Os sindicatos que estão a ser ouvidos na comissão de inquérito à TAP realçam que a transportadora tem perdido atratividade e não consegue contratar trabalhadores. Em resposta a Bruno Dias, do PCP, que questionou sobre os efeitos do “corte até ao osso” na TAP, foi outro sindicato, o SITAVA, pela voz de Paulo Duarte, a dizer que “vai ter de acontecer qualquer coisa ao plano de reestruturação” porque “neste momento temos três carreiras na TAP em que o salário de entrada está abaixo do salário mínimo”.

“É a degradação a que isto chegou. A TAP já não é uma empresa atrativa para se trabalhar. Todos os dias saem trabalhadores”, refere, mas enquanto antes saiam só profissionais das categorias com “maiores valências” — como os pilotos, técnicos de manutenção ou engenheiros, agora “saem todas as categorias profissionais”. “Saem muitas pessoas que vão para as empresas de segurança, para o Pingo Doce”. Além disso, não é atrativa para fora: “A TAP abre e fecha concursos em que não tem pessoas que concorrem”.

Dentro da companhia não há perspetivas de progressão. “Vai ter de haver abertura por parte de quem manda aos chamados acordos temporários de emergência”.

Foi, aliás, Paulo Duarte que garantiu já ter havido uma reunião de apresentação em que o novo CEO “não se comprometeu com nada”, mas garantiu que houve também uma “interação” com trabalhadores antes das audições desta quarta-feira, em que Luís Rodrigues terá comunicado não conhecer o plano de reestruturação da TAP.

“No dia de hoje houve uma interação com todos os trabalhadores nas instalações da TAP”, começou por dizer, referindo que houve uma “parte engraçada” nessa “interação” em que “o Dr. Luís Rodrigues comunicou aos trabalhadores que não conhece o plano de reestruturação da TAP“.

Paulo Moniz, do PSD, quis perceber quando é que essa reunião foi agendada. Segundo Paulo Duarte, foi no início da semana passada, ainda antes de o próprio sindicalista saber que seria a data em que viria à comissão de inquérito. Paulo Duarte não sabe esclarecer se nessa “interação” estavam representados todos os sindicatos porque há uma grande parte de dirigentes que não são trabalhadores da empresa (ele próprio é e esteve presente).

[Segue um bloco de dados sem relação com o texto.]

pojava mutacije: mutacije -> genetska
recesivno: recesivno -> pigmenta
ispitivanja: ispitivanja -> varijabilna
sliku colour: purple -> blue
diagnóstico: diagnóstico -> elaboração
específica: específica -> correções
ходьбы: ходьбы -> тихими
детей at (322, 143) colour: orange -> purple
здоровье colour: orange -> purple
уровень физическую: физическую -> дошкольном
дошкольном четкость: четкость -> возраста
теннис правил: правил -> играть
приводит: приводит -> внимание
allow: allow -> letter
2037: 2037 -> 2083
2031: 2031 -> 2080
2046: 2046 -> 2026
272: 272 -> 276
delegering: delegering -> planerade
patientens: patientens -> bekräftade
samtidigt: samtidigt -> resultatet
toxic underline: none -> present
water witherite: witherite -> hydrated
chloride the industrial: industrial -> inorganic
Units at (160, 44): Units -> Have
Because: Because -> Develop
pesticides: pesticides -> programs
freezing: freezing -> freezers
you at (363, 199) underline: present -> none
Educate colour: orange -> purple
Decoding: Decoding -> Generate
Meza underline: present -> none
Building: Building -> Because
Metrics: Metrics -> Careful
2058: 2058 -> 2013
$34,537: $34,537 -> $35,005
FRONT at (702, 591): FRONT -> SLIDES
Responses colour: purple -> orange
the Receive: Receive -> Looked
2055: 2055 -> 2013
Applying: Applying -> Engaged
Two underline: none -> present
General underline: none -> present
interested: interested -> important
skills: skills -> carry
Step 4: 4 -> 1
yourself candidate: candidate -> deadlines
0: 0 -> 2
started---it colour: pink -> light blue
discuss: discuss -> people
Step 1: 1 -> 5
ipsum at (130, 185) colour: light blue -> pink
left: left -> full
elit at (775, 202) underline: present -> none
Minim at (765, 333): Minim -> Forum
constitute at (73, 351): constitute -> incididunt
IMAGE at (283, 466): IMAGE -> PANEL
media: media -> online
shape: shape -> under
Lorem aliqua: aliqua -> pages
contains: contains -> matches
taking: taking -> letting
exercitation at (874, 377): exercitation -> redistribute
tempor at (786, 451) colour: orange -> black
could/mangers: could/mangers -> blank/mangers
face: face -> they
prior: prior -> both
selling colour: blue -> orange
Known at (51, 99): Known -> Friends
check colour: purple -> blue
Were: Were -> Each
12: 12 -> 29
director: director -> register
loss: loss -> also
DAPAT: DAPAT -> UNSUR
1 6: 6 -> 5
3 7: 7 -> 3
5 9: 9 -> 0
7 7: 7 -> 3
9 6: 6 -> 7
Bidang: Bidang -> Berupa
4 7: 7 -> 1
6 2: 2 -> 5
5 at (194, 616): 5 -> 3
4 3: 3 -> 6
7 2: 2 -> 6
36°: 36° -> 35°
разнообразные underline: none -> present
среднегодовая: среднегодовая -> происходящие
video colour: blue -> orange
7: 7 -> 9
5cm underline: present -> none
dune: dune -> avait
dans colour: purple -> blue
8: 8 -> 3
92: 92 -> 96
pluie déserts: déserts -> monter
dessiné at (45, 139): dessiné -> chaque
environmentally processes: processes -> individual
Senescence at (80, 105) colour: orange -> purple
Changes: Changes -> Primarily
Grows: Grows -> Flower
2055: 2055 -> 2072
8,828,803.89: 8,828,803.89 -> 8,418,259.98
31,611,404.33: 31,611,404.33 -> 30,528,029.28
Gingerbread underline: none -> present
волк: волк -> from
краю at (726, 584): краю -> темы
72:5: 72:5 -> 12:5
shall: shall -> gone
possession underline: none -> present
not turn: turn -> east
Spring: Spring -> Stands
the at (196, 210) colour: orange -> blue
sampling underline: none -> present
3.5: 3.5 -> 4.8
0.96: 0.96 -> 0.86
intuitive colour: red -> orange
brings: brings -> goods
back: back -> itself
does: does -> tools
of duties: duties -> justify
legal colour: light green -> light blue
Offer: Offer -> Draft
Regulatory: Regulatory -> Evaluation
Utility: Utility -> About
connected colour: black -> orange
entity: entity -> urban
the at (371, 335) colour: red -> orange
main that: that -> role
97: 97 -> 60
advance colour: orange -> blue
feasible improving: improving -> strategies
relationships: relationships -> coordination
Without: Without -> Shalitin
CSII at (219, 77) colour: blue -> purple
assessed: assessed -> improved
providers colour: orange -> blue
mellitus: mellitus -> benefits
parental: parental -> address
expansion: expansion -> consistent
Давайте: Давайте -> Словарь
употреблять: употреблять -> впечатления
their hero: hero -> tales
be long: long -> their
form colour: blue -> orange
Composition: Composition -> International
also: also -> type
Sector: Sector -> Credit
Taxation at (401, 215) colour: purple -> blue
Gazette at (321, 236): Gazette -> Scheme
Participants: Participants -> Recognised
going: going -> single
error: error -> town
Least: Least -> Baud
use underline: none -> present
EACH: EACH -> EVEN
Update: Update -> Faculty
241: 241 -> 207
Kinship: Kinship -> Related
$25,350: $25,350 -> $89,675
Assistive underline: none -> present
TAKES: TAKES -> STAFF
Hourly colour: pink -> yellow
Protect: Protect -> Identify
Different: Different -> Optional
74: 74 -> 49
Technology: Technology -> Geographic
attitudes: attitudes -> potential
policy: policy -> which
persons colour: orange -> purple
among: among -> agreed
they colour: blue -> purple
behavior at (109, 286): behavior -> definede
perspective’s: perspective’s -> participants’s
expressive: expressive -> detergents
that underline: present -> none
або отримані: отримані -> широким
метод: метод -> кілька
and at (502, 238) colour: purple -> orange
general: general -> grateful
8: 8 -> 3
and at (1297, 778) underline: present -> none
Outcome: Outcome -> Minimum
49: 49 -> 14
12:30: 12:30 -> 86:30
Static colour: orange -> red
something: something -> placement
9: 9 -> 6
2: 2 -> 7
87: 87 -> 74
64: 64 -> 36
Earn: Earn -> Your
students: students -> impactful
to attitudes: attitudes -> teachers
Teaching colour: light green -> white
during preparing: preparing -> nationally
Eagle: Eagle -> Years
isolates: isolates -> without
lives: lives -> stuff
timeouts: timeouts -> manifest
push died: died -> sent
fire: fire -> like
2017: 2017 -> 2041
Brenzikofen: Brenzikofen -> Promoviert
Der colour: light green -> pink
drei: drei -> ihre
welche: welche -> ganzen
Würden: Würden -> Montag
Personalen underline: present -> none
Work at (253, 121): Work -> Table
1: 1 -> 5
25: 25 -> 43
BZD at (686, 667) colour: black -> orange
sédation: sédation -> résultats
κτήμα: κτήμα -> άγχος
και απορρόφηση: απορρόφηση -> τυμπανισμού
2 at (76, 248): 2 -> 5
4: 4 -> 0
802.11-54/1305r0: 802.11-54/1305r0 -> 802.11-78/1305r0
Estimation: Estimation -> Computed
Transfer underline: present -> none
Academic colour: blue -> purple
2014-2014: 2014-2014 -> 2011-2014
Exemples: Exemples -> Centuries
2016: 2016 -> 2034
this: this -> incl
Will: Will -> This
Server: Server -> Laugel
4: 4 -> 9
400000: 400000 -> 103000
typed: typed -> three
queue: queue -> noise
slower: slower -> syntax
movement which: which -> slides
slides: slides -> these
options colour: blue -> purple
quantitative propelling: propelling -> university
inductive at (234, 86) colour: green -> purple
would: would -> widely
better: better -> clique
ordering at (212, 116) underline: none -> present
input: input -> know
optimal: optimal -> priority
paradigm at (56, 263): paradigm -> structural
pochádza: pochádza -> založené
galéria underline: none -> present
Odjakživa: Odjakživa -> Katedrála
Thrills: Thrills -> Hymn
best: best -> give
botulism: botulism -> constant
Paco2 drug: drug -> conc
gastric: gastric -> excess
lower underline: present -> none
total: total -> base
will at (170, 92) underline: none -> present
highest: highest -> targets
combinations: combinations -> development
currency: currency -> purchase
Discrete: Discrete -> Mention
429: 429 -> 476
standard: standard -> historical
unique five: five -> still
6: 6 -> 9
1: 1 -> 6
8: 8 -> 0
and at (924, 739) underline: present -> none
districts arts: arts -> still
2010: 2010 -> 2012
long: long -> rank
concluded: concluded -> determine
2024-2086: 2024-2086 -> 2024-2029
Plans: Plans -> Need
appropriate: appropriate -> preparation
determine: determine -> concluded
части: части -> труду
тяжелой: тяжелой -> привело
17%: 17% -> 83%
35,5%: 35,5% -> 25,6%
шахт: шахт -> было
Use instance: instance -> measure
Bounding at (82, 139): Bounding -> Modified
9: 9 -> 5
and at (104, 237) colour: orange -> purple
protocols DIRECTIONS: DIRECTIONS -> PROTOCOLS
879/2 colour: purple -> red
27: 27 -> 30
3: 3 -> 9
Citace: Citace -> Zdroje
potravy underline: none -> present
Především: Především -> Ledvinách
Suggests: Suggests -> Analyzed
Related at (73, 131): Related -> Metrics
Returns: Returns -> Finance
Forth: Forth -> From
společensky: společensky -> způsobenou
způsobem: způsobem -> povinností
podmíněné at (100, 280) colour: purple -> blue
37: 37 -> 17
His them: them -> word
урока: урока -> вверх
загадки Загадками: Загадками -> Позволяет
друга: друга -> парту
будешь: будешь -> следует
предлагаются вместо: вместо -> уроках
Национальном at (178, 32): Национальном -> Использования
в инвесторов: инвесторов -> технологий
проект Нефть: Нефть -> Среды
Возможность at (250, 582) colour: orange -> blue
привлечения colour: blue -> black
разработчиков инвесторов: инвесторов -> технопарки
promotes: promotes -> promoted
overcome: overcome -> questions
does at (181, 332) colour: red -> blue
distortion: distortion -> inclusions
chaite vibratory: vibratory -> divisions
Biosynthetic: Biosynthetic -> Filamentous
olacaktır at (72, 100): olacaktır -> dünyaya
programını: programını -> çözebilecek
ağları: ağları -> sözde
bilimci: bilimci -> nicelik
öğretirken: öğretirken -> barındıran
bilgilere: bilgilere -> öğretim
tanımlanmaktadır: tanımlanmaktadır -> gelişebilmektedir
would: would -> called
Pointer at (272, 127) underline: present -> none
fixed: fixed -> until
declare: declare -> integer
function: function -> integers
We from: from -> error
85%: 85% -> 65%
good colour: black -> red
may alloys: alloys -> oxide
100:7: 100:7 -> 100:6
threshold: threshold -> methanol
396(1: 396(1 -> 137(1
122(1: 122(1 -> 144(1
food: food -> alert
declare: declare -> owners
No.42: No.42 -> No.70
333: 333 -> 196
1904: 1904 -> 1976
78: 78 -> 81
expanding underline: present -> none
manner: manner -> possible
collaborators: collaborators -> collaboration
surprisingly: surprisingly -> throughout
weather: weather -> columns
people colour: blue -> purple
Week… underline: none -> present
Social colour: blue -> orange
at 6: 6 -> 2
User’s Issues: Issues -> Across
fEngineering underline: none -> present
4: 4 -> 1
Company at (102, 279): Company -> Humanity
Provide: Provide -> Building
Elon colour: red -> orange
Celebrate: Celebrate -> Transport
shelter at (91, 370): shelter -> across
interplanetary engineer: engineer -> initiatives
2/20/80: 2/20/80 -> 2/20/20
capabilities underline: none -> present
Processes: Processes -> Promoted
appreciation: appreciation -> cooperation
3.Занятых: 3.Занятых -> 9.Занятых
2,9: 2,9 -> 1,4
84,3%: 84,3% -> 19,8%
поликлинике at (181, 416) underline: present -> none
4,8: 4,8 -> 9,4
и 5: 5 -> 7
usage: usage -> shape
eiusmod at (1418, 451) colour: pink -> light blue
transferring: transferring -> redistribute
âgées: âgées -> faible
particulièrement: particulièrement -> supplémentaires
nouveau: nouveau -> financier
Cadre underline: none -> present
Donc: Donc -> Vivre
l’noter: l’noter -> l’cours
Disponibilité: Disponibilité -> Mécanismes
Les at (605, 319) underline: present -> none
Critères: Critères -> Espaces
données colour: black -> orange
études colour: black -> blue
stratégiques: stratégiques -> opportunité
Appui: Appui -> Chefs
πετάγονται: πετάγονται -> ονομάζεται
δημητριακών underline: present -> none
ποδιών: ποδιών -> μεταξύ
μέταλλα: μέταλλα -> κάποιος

O SNPVAC também disse já ter reunido com o novo CEO, em que “mostrámos satisfação pela chegada”. Foi um encontro de apresentação “de pessoas que conhecem a realidade TAP”. “Acreditamos que há potencial”, afirma, e diz que reconhece “competência” à equipa que vem gerir o futuro da TAP”. Pedro Figueiredo, do SINTAC, o terceiro sindicato a ser ouvido nas audições desta quarta-feira, diz que o sindicato já reuniu com o novo CEO, mas não antes desta audição.